Ou seja, as condições interpessoais definem a comunicação. Assim, a comunicação entre um técnico e um agricultor é influenciada (podemos até dizer determinada) pelo pensamento, crenças, moral e costumes de um e outro; um técnico, por exemplo, ao comunicar os riscos envolvidos com a prática de uso dos produtos agrotóxicos, não poderá estar isento de suas crenças particulares, inclusive na importância dada ao fato de estar ali, comunicando-se com tal trabalhador. Por outro lado, o trabalhador que recebe tal informação, durante este processo de comunicação, não a desvincula do técnico que, ali presente, a está comunicando. Suas atuações anteriores (bem como a eficiência/importância das informações, por este, outrora comunicadas) estarão determinando a aceitação, legitimação e a apropriação destas informações por este trabalhador.A comunicação (e os benefícios óbvios que tais informações trazem àquele trabalhador) é determinada pelas condições interpessoais dos representantes destes dois grupos sociais, ali interlocutores de um processo de comunicação sobre agrotóxicos. Assim, é dependente da interação daqueles que se comunicam, o que, de acordo com Marcos (1996), significa que:
"A interação entre locutores implica em que cada enunciação convirja, pelo menos, em uma outra enunciação. O circuito de comunicação é duplo, no próprio e com o outro, de modo que a escuta e a resposta sejam igualmente duplas, e a aliança relacional funcione."

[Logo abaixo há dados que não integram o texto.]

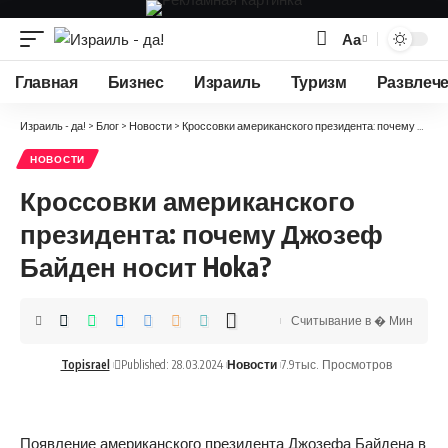
Аа
Изменение
размера
Главная
Бизнес
Израиль
Туризм
Развлеч
шрифта
Израиль - да!
>
Блог
>
Новости
>
Кроссовки американского президента: почему Джозеф Байден носит Hoka?
НОВОСТИ
Кроссовки американского
президента: почему Джозеф
Байден носит Hoka?
Считывание в � Мин
Topisrael
Published: 28.03.2024
Новости
7.9тыс. Просмотров
Появление американского президента Джозефа Байдена в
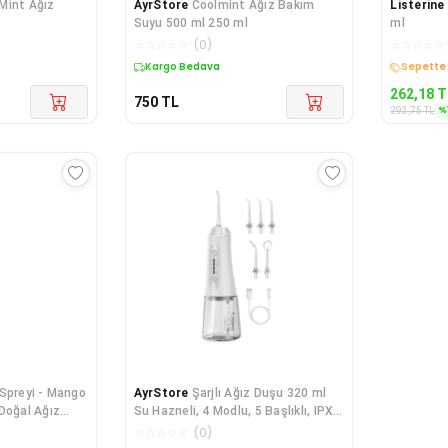
Mint Ağız
AyrStore
Coolmint Ağız Bakım
Listerine
Suyu 500 ml 250 ml
ml
☆
☆
☆
☆
☆
(
0
)
☆
☆
☆
☆
☆
Kargo Bedava
Sepette 
262,18
T
750
TL
%
293,75
TL
 Spreyi - Mango
AyrStore
Şarjlı Ağız Duşu 320 ml
Doğal Ağız
Su Hazneli, 4 Modlu, 5 Başlıklı, IPX7
Su Geçirmez, Type-C Şarjlı
☆
☆
☆
☆
☆
(
0
)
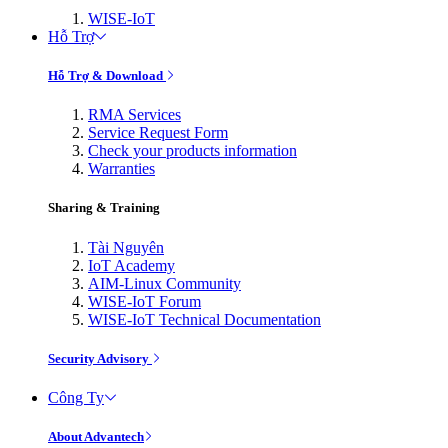
WISE-IoT
Hỗ Trợ
Hỗ Trợ & Download
RMA Services
Service Request Form
Check your products information
Warranties
Sharing & Training
Tài Nguyên
IoT Academy
AIM-Linux Community
WISE-IoT Forum
WISE-IoT Technical Documentation
Security Advisory
Công Ty
About Advantech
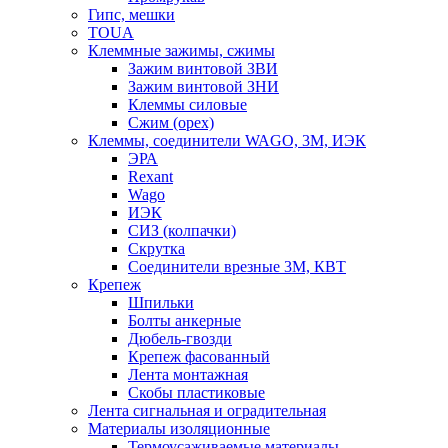
Гипс, мешки
TOUA
Клеммные зажимы, сжимы
Зажим винтовой ЗВИ
Зажим винтовой ЗНИ
Клеммы силовые
Сжим (орех)
Клеммы, соединители WAGO, 3M, ИЭК
ЭРА
Rexant
Wago
ИЭК
СИЗ (колпачки)
Скрутка
Соединители врезные 3M, КВТ
Крепеж
Шпильки
Болты анкерные
Дюбель-гвозди
Крепеж фасованный
Лента монтажная
Скобы пластиковые
Лента сигнальная и оградительная
Материалы изоляционные
Термоусаживаемые матeриалы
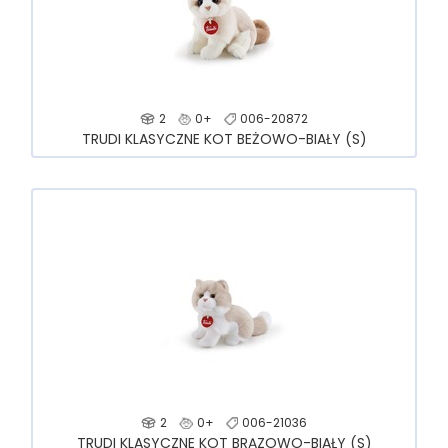
2
0+
006-20872
TRUDI KLASYCZNE KOT BEŻOWO-BIAŁY (S)
2
0+
006-21036
TRUDI KLASYCZNE KOT BRĄZOWO-BIAŁY (S)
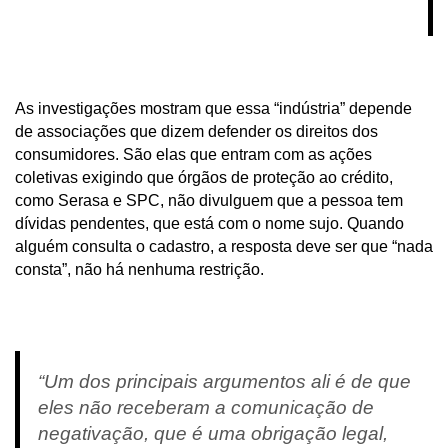
As investigações mostram que essa “indústria” depende
de associações que dizem defender os direitos dos
consumidores. São elas que entram com as ações
coletivas exigindo que órgãos de proteção ao crédito,
como Serasa e SPC, não divulguem que a pessoa tem
dívidas pendentes, que está com o nome sujo. Quando
alguém consulta o cadastro, a resposta deve ser que “nada
consta”, não há nenhuma restrição.
“Um dos principais argumentos ali é de que
eles não receberam a comunicação de
negativação, que é uma obrigação legal,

Como pôde ser observado, ao longo do presente estudo, os problemas de comunicação relatados são bastante preocupantes uma vez que estão associados a substâncias químicas, algumas das quais altamente tóxicas tanto ao homem quanto ao ambiente. A maioria das informações disponíveis sobre estas substâncias são ininteligíveis pelos trabalhadores rurais, o que aumenta o risco associado ao seu uso. É, portanto, imprescindível que este problema seja alvo de um olhar cuidadoso e de políticas e estratégias que privilegiem uma comunicação de risco baseada nas crenças e percepções desta audiência, processo este que deve ser construído em termos comuns aos diversos grupos envolvidos. A comunicação sobre agrotóxicos é, como pôde-se observar ao longo do presente estudo, inteiramente dependente de uma série de interesses que vêm a constituir e criar uma "necessidade" que legitima o uso destes produtos. Ou seja, a comunicação dá o viés pelo qual os grupos de interesse manipulam as informações e mantêm esta "necessidade", o que vem a favorecer estritamente ao capitalismo industrial. Em decorrência, milhares de trabalhadores rurais continuam a morrer, ano a ano. Não foi objetivo deste estudo auferir às práticas de uso de agrotóxicos uma condição de segurança que venha legitimar a sua manutenção enquanto um processo de trabalho. O problema de alimentação está longe de ser resolvido pelo simples aumento da produtividade agrícola, mesmo por que o modelo de produção hoje adotado é capaz de suprir, com sobras, a demanda ora existente. Por outro lado, outras técnicas de controle de pragas alternativas aos agrotóxicos são, hoje, uma realidade, tanto em termos da produtividade quanto em relação aos custos, alem de apresentarem um potencial de contaminação humana ou ambiental muito menor ou mesmo desprezível. O controle dos problemas relacionados ao uso indiscriminado e descuidado dos agrotóxicos, já identificados e bem conhecidos, somente poderão ser superados com a adoção de práticas alternativas ou, quando estritamente necessário, pelo uso seguro e cuidadoso destas substâncias. Para tal, governo, sociedade organizada, grupos de interesse e organizações não governamentais devem estar unidos dentro de um objetivo maior que o lucro: a garantia da qualidade de vida do trabalhador rural, do ambiente e da população, consumidora dos produtos provenientes da lavoura.